Dann stotterte und starb der Motor seines Unternehmens ganz und Paul trieb hilflos umher, weil er nicht wusste, was er sonst machen konnte.

Er fürchtete sich davor, den absoluten Notfallplan noch einmal auszuführen; er glaubte, der Selbsthass könnte ihn umbringen. Also stattete er dem Kredithai Edward Burrell einen Besuch ab.

 

Zum Zeitvertreib schnitt Edward Burrell immer noch Haare – zum halben Preis für Senioren, montags bis donnerstags, zum halben Preis für unter Zehnjährige, die fürs Stillsitzen einen Lolli bekamen. Waschen, Schneiden und Föhnen ab 7,50 Pfund. Lesben ließen sich dort Bürstenschnitte verpassen.

Aber er war schon vor der Watergate-Affäre ein Shylock gewesen. Paul kannte ihn seit Jahren und hatte sogar schon für ihn gearbeitet. Deshalb erklärte Burrell sich bereit, ihm zwanzigtausend Pfund zu leihen, von denen jeder Penny sich verflüchtigte wie das Verlangen nach einem Orgasmus.

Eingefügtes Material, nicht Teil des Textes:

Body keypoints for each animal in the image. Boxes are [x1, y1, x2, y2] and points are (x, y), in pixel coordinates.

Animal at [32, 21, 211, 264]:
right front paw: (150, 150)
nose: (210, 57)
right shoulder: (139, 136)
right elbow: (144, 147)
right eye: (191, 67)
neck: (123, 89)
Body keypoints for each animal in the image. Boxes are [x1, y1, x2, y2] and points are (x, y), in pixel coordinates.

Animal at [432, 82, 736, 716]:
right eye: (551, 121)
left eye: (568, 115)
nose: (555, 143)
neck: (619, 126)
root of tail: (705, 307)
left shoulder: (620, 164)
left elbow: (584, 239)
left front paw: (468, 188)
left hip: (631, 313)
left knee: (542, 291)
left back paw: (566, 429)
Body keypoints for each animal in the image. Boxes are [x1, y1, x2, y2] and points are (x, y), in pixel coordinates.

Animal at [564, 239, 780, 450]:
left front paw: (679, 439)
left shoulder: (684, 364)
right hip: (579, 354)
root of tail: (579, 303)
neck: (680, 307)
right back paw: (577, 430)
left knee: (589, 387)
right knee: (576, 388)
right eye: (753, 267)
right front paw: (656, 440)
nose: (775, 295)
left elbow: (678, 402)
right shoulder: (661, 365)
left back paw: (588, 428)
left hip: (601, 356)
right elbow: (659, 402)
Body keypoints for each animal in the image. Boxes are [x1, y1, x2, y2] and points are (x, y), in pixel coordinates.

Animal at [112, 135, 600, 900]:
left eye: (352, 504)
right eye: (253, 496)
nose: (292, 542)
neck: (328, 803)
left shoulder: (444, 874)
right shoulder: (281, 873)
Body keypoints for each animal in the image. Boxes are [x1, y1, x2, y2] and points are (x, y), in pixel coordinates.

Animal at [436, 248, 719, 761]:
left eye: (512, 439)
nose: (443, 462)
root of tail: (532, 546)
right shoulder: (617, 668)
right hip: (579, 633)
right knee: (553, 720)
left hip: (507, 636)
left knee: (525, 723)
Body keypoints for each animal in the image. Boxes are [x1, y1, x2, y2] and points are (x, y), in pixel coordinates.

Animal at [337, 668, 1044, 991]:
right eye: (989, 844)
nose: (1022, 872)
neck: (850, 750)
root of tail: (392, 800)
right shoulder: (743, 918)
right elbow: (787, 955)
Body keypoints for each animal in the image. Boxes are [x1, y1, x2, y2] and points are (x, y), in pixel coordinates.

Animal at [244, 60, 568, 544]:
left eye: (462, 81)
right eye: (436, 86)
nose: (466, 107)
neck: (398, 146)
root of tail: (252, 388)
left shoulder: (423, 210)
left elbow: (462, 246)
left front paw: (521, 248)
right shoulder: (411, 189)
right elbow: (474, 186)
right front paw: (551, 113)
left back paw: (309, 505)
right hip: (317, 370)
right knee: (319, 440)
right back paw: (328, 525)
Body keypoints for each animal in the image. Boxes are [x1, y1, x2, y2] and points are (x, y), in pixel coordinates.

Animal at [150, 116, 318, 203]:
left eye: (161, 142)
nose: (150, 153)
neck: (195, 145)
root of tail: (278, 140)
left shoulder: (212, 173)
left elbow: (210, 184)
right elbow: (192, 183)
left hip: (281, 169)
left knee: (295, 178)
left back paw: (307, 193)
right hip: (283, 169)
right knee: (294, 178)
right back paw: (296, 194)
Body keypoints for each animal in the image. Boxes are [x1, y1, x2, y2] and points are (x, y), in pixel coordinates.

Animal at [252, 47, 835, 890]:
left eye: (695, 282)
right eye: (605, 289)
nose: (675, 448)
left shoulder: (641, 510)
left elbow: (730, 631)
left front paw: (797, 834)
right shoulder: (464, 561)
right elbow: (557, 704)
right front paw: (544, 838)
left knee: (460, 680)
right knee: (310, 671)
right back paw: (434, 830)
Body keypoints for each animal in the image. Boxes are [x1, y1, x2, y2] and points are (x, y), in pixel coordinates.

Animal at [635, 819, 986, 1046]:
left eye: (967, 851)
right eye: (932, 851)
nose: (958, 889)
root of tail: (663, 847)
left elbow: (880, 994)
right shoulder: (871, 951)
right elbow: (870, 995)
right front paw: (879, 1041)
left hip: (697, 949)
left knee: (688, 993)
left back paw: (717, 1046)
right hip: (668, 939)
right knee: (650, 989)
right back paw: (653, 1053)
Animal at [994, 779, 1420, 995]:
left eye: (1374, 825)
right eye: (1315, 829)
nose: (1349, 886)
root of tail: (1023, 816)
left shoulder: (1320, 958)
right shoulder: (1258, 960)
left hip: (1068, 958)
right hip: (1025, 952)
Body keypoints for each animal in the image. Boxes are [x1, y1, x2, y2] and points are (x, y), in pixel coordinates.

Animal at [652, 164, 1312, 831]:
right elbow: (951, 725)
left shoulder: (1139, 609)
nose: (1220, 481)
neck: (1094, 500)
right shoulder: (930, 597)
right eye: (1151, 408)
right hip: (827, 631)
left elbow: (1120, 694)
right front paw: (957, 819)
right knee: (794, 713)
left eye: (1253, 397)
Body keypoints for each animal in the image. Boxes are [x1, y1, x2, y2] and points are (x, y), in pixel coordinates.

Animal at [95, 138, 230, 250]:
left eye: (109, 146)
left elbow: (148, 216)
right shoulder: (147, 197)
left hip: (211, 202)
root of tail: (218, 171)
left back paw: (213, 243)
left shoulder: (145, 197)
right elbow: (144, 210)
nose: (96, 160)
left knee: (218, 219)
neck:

Paul steckte bis zum Hals in den übelsten Schulden. Er überlegte, sich irgendwohin abzusetzen. Aber er tat es nicht, weil er es sich nicht leisten konnte.

Also fuhr er zu Edward Burrell nach Hause und entschuldigte sich – das Geld war knapp, die Zeiten hart. Er berief sich auf ihre langjährige Zusammenarbeit und Freundschaft.

Zwei von Burrells Söhnen warfen Paul in den Laderaum eines Commer-Vans und fuhren ihn an ein stilles Plätzchen, wo sie ihn ungestört und in aller Ruhe zusammenschlugen.

 

Paul verkaufte sein Auto, um die nächste Rate zahlen zu können, und ersetzte es durch einen siebzehn Jahre alten Honda Accord, der ihn fünfundsiebzig Pfund kostete. Paul war fünf Nummern zu groß dafür. Er quetschte sich hinters Steuer wie ein Elefant in einem Zeichentrickfilm.

Er lag nachts wach und kratzte sich, während seine Schulden bei Edward Burrell sich still vermehrten und sich ausbreiteten wie Frost auf einer Fensterscheibe.

Während er sich Hydrocortison auf die nässende Haut zwischen den Brustwarzen schmierte, grübelte er darüber nach, was er tun musste, um sich von diesen Qualen zu befreien.

Er fragte sich, wie lange man sich für eine Tat schämen konnte, die man begangen hatte, weil es keinen anderen Ausweg gab. Es musste doch irgendwann aufhören, oder?

Er zählte die schlimmsten Dinge auf, die er je getan hatte, und versuchte sich daran zu erinnern, wie lange er sich wegen der allerschlimmsten davon wirklich schlecht gefühlt hatte. Nach sorgfältigem Überlegen landete er bei einem Maximum von fünf Jahren.

Das schien plausibel. Es bedeutete eine Menge Imodium Plus und eine Menge Hydrocortisonsalbe und eine Menge Selbstverachtung, wenn man in den Spiegel sah. Aber es war weit besser als die Alternative.

Paul wusste, dass er es schaffen würde – koste es, was es wolle.

Während er sich die Brust kratzte, konnte er sich ins Gesicht sehen und eine eigenartige Würde spüren – er wusste, dass seine Zeit kommen würde, dass sie auf ihn zuraste wie eine Lokomotive durch einen langen Tunnel. Er musste sie nur erreichen, aufspringen und sich nicht auf die Schienen schleudern lassen, wenn sie vorbeifuhr.